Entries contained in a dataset

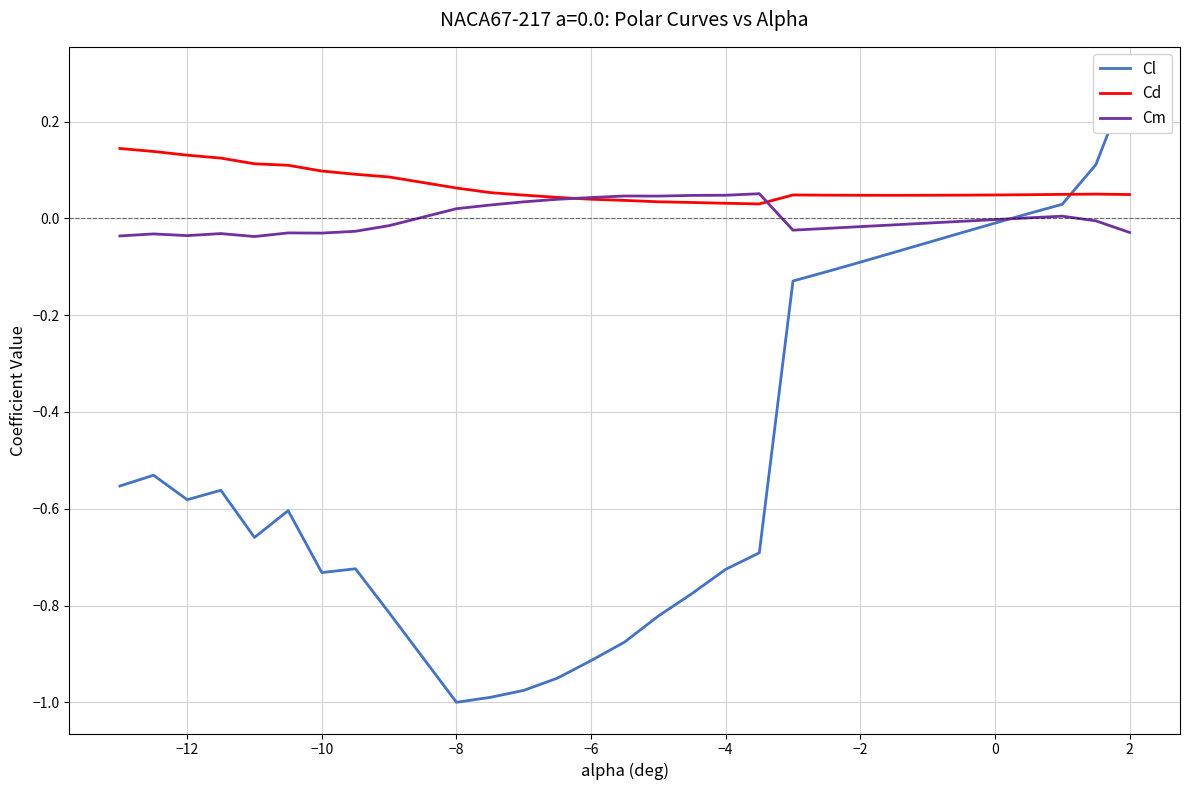

What are all the series names shown in the legend?

Cl, Cd, Cm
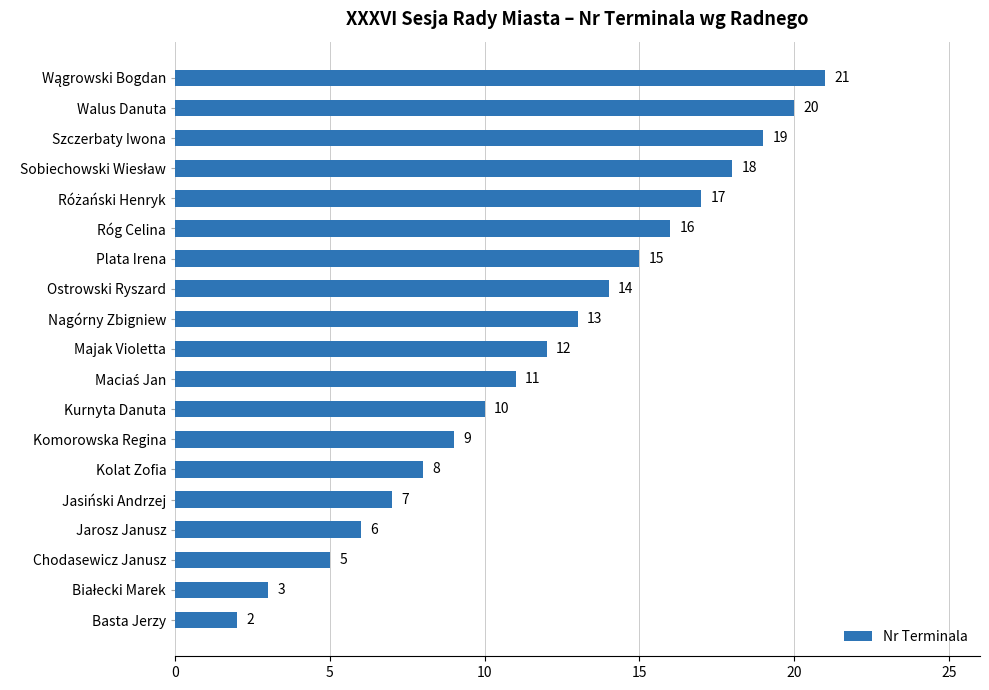

True or false: the data shows 4 at Walus Danuta.

False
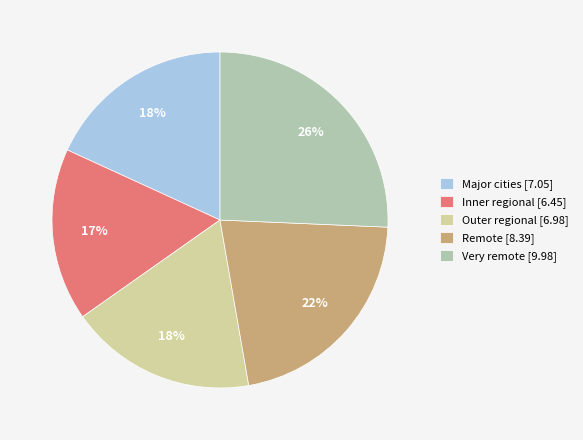

To the nearest percent, what is the difference between the largest and smallest slice percentages?

9%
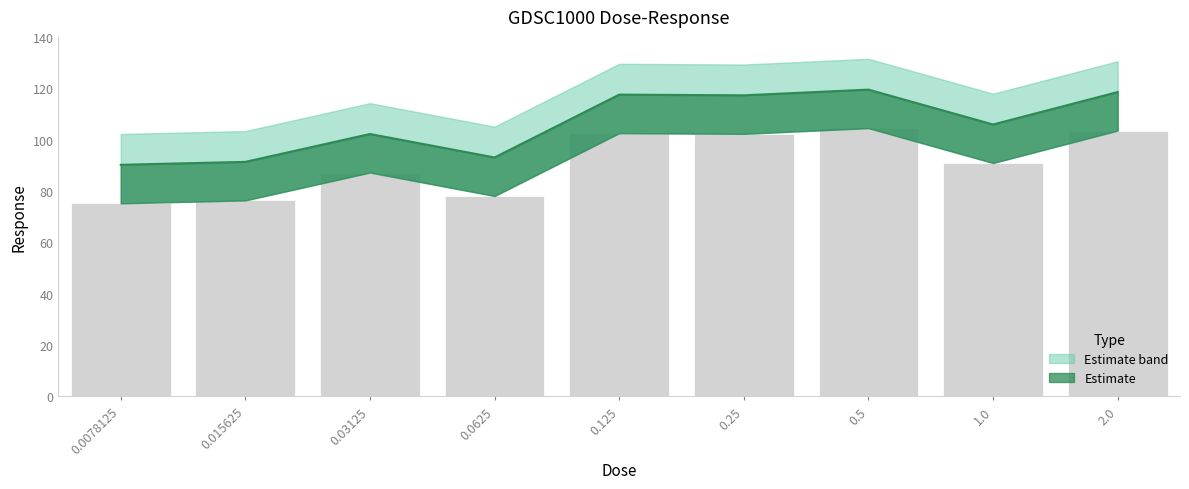

Reading left to right, what are all the values shown in this chart?

0.0078125=90.2	0.015625=91.3	0.03125=102.2	0.0625=93.0	0.125=117.5	0.25=117.2	0.5=119.5	1.0=105.9	2.0=118.5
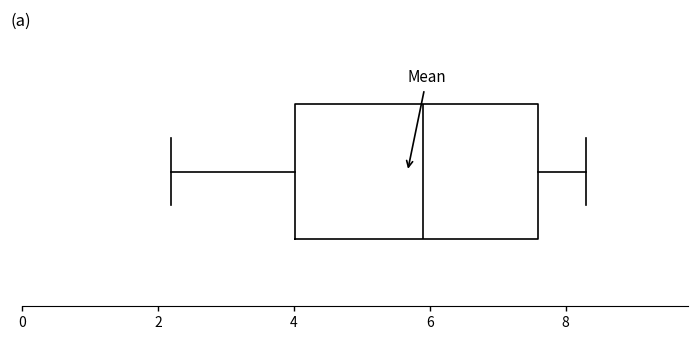

Where does the right whisker of the box end on the x-axis? The values are not printed on the chart, so give them approximately, as read against the axis.

8.4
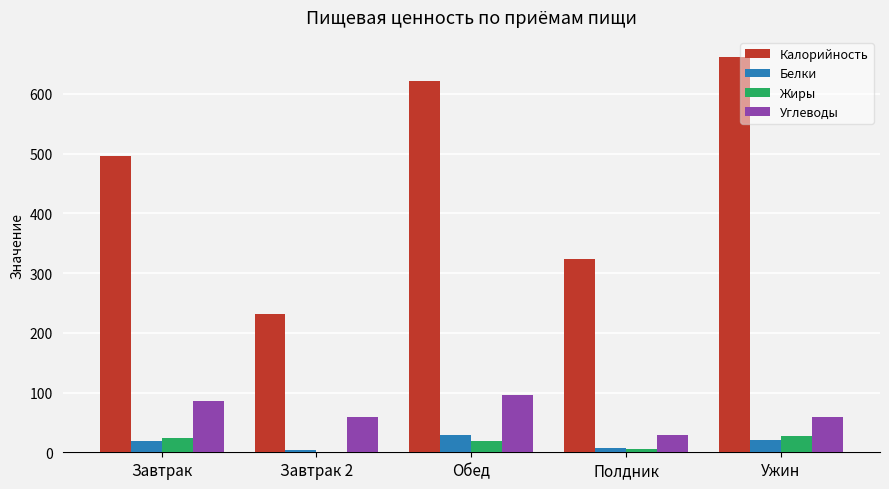

How many groups of bars are there?

5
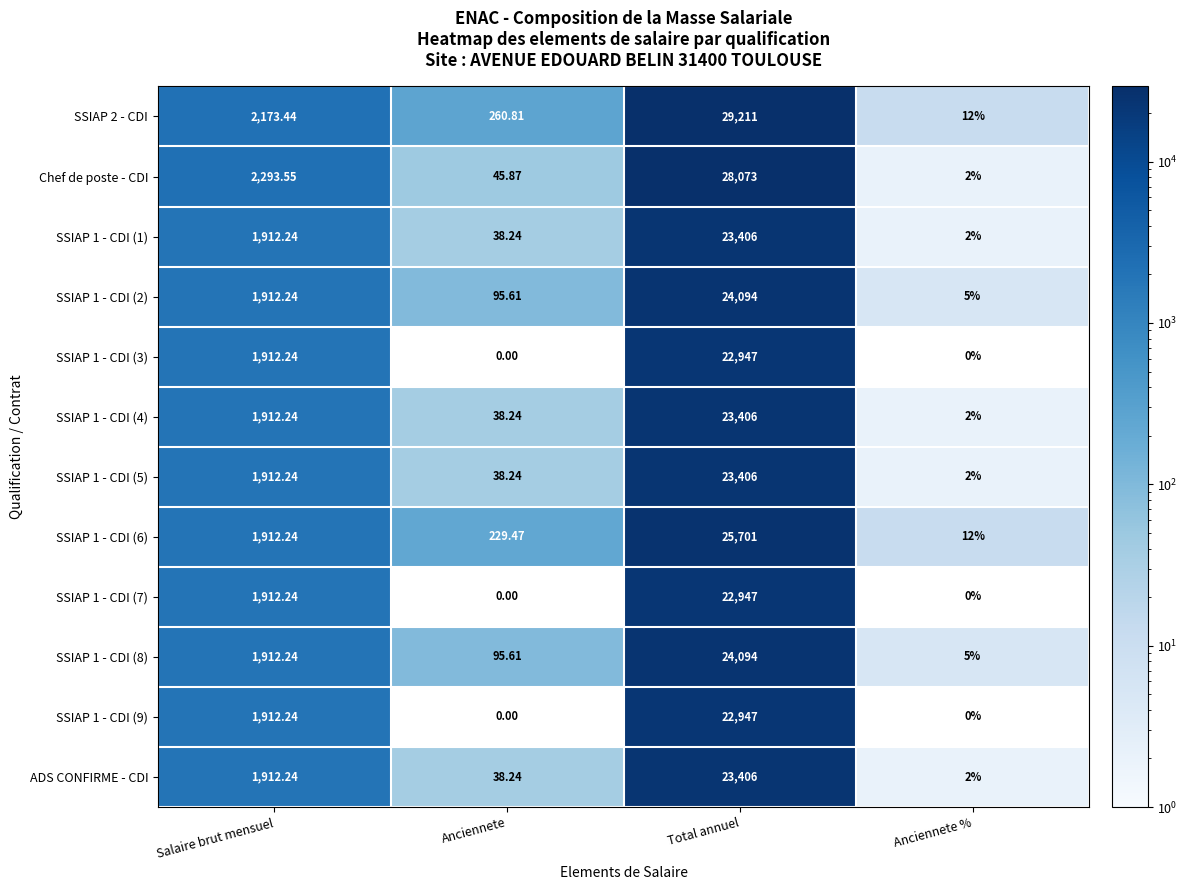

At which label is SSIAP 1 - CDI (7) closest to 11473?

Salaire brut mensuel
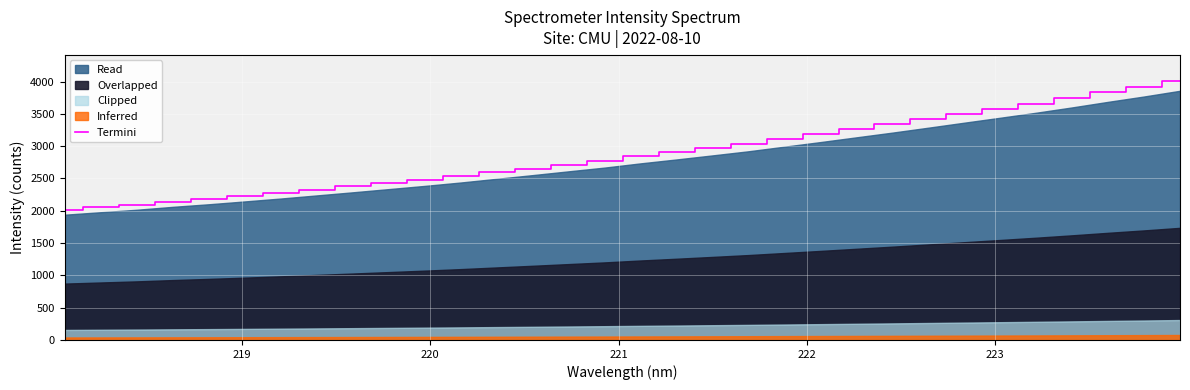

Reading left to right, extract all data points from this chart.

2016.5	2056.4	2096.1	2143.0	2184.4	2230.0	2276.8	2327.0	2377.0	2428.6	2480.2	2534.9	2594.4	2654.0	2714.9	2775.1	2843.2	2906.1	2971.3	3037.6	3111.9	3185.7	3262.1	3338.0	3417.4	3497.8	3577.4	3658.3	3743.8	3833.3	3919.3	4011.3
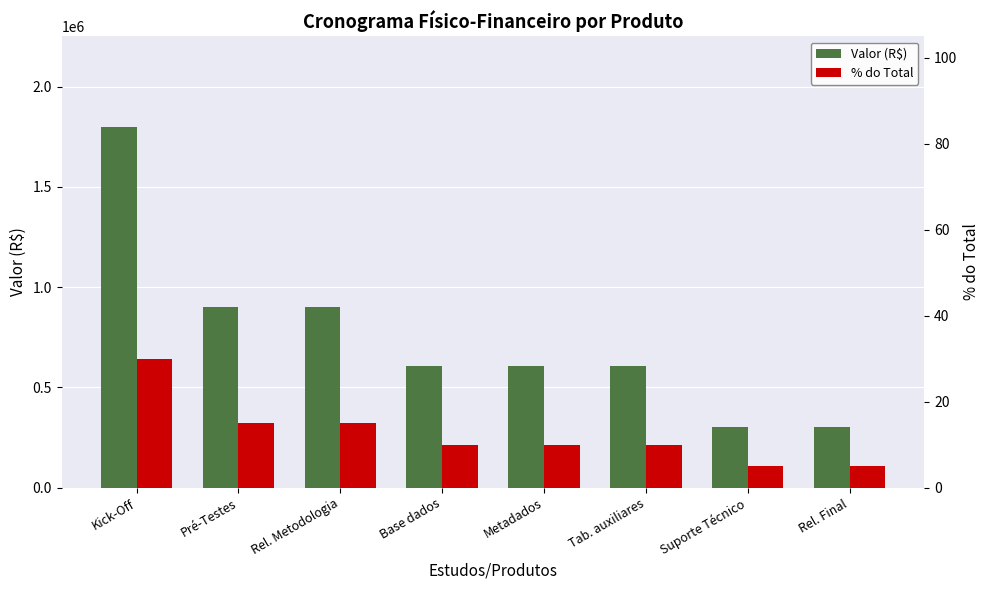

What is the difference between the highest and lowest values at Rel. Final?

304213.8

(TASK OBJECTIVE): Copy every entry above line for line, leaving out the pictures.

(SOLUTION TO THIS EXERCISE):
What are all the series names shown in the legend?

Cl, Cd, Cm

True or false: the data shows 4 at Walus Danuta.

False

To the nearest percent, what is the difference between the largest and smallest slice percentages?

9%

Reading left to right, what are all the values shown in this chart?

0.0078125=90.2	0.015625=91.3	0.03125=102.2	0.0625=93.0	0.125=117.5	0.25=117.2	0.5=119.5	1.0=105.9	2.0=118.5

Where does the right whisker of the box end on the x-axis? The values are not printed on the chart, so give them approximately, as read against the axis.

8.4

How many groups of bars are there?

5

At which label is SSIAP 1 - CDI (7) closest to 11473?

Salaire brut mensuel

Reading left to right, extract all data points from this chart.

2016.5	2056.4	2096.1	2143.0	2184.4	2230.0	2276.8	2327.0	2377.0	2428.6	2480.2	2534.9	2594.4	2654.0	2714.9	2775.1	2843.2	2906.1	2971.3	3037.6	3111.9	3185.7	3262.1	3338.0	3417.4	3497.8	3577.4	3658.3	3743.8	3833.3	3919.3	4011.3

What is the difference between the highest and lowest values at Rel. Final?

304213.8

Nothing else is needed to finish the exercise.